My name is Andrea Shea and I’m a registered nurse. I’m the on-site nurse here at Michigan Cerebral Palsy Attorneys. I currently review medical records. When I receive the medical records, it takes me weeks, sometimes months, to go through, review, and look for potential mistakes that may have occurred in the labor and/or delivery period.
During my obstetrical nursing training, I was required to become certified in electronic fetal monitoring. Electronic fetal monitoring is essentially the window into the unborn baby’s world. It allows nurses and doctors to see how the baby is tolerating labor, specifically contractions. Electronic fetal monitoring measures two very important bits of data, if you will. Number one, it’s measuring the baby’s heart rate and, number two, it’s tracing, or measuring the mom’s uterine contractions. When doctors and nurses are monitoring a patient, it’s very important that they use the standard language and standard description when communicating findings with one another, as well as when documenting findings.
When a mother comes in to a labor a delivery unit to be assessed for labor, or if she’s in labor, the nurse is going to attach some monitors to her abdomen. The electronic fetal monitors have two different monitors that are required. The first is called an ultrasound and that measures the baby’s heart rate and it does require a bit of gel and it is usually placed right where the nurse can feel the baby’s back. The second one is called a “toco.” It has a little bit of a knob on it and that’s put lower on the belly typically, and that measures the uterine contractions.

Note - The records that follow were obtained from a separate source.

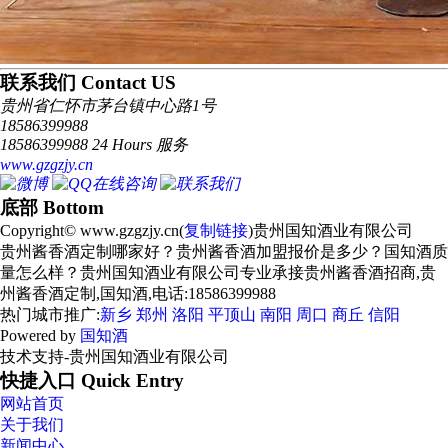
联系我们 Contact US
贵州省仁怀市茅台镇中心路1号
18586399988
18586399988 24 Hours 服务
www.gzgzjy.cn
底部 Bottom
Copyright© www.gzgzjy.cn(
复制链接
)贵州国知酒业有限公司
贵州酱香酒定制哪家好？贵州酱香酒加盟报价是多少？国知酒质
量怎么样？贵州国知酒业有限公司专业承接贵州酱香酒招商,贵
州酱香酒定制,国知酒,电话:18586399988
热门城市推广:
新乡
郑州
洛阳
平顶山
南阳
周口
商丘
信阳
Powered by
国知酒
技术支持-贵州国知酒业有限公司
快捷入口 Quick Entry
网站首页
关于我们
新闻中心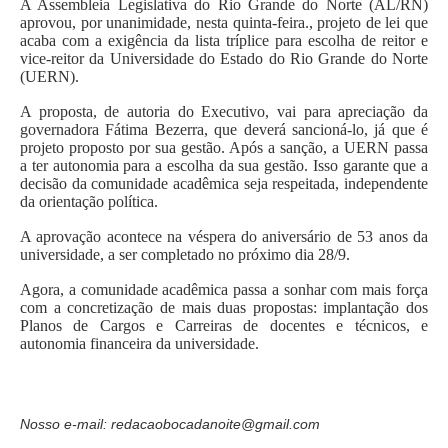
A Assembleia Legislativa do Rio Grande do Norte (AL/RN)
aprovou, por unanimidade, nesta quinta-feira., projeto de lei que
acaba com a exigência da lista tríplice para escolha de reitor e
vice-reitor da Universidade do Estado do Rio Grande do Norte
(UERN).
A proposta, de autoria do Executivo, vai para apreciação da
governadora Fátima Bezerra, que deverá sancioná-lo, já que é
projeto proposto por sua gestão. Após a sanção, a UERN passa
a ter autonomia para a escolha da sua gestão. Isso garante que a
decisão da comunidade acadêmica seja respeitada, independente
da orientação política.
A aprovação acontece na véspera do aniversário de 53 anos da
universidade, a ser completado no próximo dia 28/9.
Agora, a comunidade acadêmica passa a sonhar com mais força
com a concretização de mais duas propostas: implantação dos
Planos de Cargos e Carreiras de docentes e técnicos, e
autonomia financeira da universidade.
Nosso e-mail: redacaobocadanoite@gmail.com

During a contraction, the blood flow is temporarily cutoff. As that muscle gets tight and contracts, the blood flow stops and then once that uterus relaxes and that muscle relaxes, the blood flow goes back to the baby. In a naturally occurring labor those contractions typically happen every 3-4 minutes, and that’s safe. Contractions that occur every 3-4 minutes are safe for babies; that allows the babies time to catch their breath and to get oxygen again. A way to think about contractions and oxygenation, if you think about swimming. When we swim in a lake or a pool and we’re about to go under water we take a big, deep breath and we hold it for a period of time and when we need more air, we come back up out of the water and we take another deep breath. The baby can tolerate temporarily not receiving oxygen, as long as it can have a period of rest where it can get oxygen.
When a mom is in labor and she’s attached to this machine and the nurses and doctors are interpreting these findings, they’re using these findings to guide the management of the care of that mom and the baby. The electronic fetal monitor is the most important tool utilized by doctors and nurses during the labor and delivery. If that tool is misused, misinterpreted, those finding are not communicated properly or documented accurately, it can have a devastating effect. Consequences can result in a permanent, preventable, birth injury.